#### EXTRAIT DU TEXTE ####

Trois semaines après l'annonce d'un premier plan de lutte contre la fraude fiscale, et au moment où les comptes français sont scrutés par les agences de notation, le gouvernement veut piocher dans toutes les poches de fraude.
"Notre volonté est de regarder où sont les situations de fraude et y répondre, sans stigmatisation, sans instrumentalisation", avait affirmé lundi soir le ministre des Comptes publics Gabriel Attal, en présentant le plan à des journalistes.
Parmi les mesures les plus saillantes, le gouvernement réfléchit à une fusion entre la carte Vitale et la carte d'identité afin de lutter contre les prêts ou les "locations" de cartes Vitale qui permettent à certains de profiter de soins gratuits. Une mission de préfiguration sera lancée d'ici à l'été, ses conclusions étant attendues "d'ici la fin de l'année", a indiqué Bercy mardi.

####

== CONSIGNE 1 ==
Recopiez à l'identique, dans l'extrait sur la lutte contre la fraude, le passage allant de « Parmi les mesures » jusqu'à « indiqué Bercy mardi. ».
== CONSIGNE 2 ==
Traduisez en anglais cette phrase de l'extrait sur la lutte contre la fraude : « Une mission de préfiguration sera lancée d'ici à l'été, ses conclusions étant attendues "d'ici la fin de l'année", a indiqué Bercy mardi. »

#### LISTING FOURNI ####

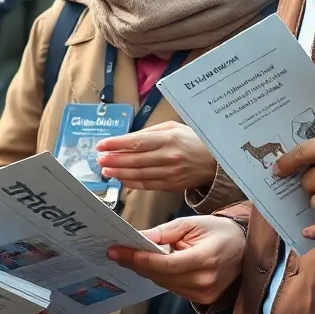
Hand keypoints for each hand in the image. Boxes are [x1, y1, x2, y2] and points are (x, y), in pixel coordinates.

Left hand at [95, 121, 216, 190]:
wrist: (214, 161)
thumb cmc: (190, 140)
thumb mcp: (171, 128)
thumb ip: (148, 133)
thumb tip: (125, 139)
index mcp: (167, 139)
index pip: (136, 142)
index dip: (116, 144)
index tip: (101, 145)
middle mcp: (168, 157)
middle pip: (135, 160)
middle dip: (114, 160)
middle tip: (99, 159)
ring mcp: (170, 173)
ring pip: (139, 174)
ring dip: (119, 173)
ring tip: (105, 170)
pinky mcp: (171, 185)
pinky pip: (147, 185)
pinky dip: (132, 183)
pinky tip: (121, 179)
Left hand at [106, 214, 246, 303]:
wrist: (244, 248)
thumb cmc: (218, 232)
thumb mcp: (191, 224)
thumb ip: (164, 233)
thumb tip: (139, 238)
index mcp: (204, 259)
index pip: (164, 264)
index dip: (137, 259)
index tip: (116, 252)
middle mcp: (205, 282)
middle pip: (160, 276)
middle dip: (136, 263)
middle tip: (116, 251)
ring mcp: (204, 294)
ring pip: (164, 283)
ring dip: (146, 270)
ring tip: (128, 255)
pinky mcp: (203, 298)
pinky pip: (173, 287)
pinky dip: (159, 275)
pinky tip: (149, 264)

####

== RÉSULTAT ATTENDU 1 ==
Parmi les mesures les plus saillantes, le gouvernement réfléchit à une fusion entre la carte Vitale et la carte d'identité afin de lutter contre les prêts ou les "locations" de cartes Vitale qui permettent à certains de profiter de soins gratuits. Une mission de préfiguration sera lancée d'ici à l'été, ses conclusions étant attendues "d'ici la fin de l'année", a indiqué Bercy mardi.

== RÉSULTAT ATTENDU 2 ==
A preparatory mission will be launched by the summer, with its conclusions expected "by the end of the year," Bercy said on Tuesday.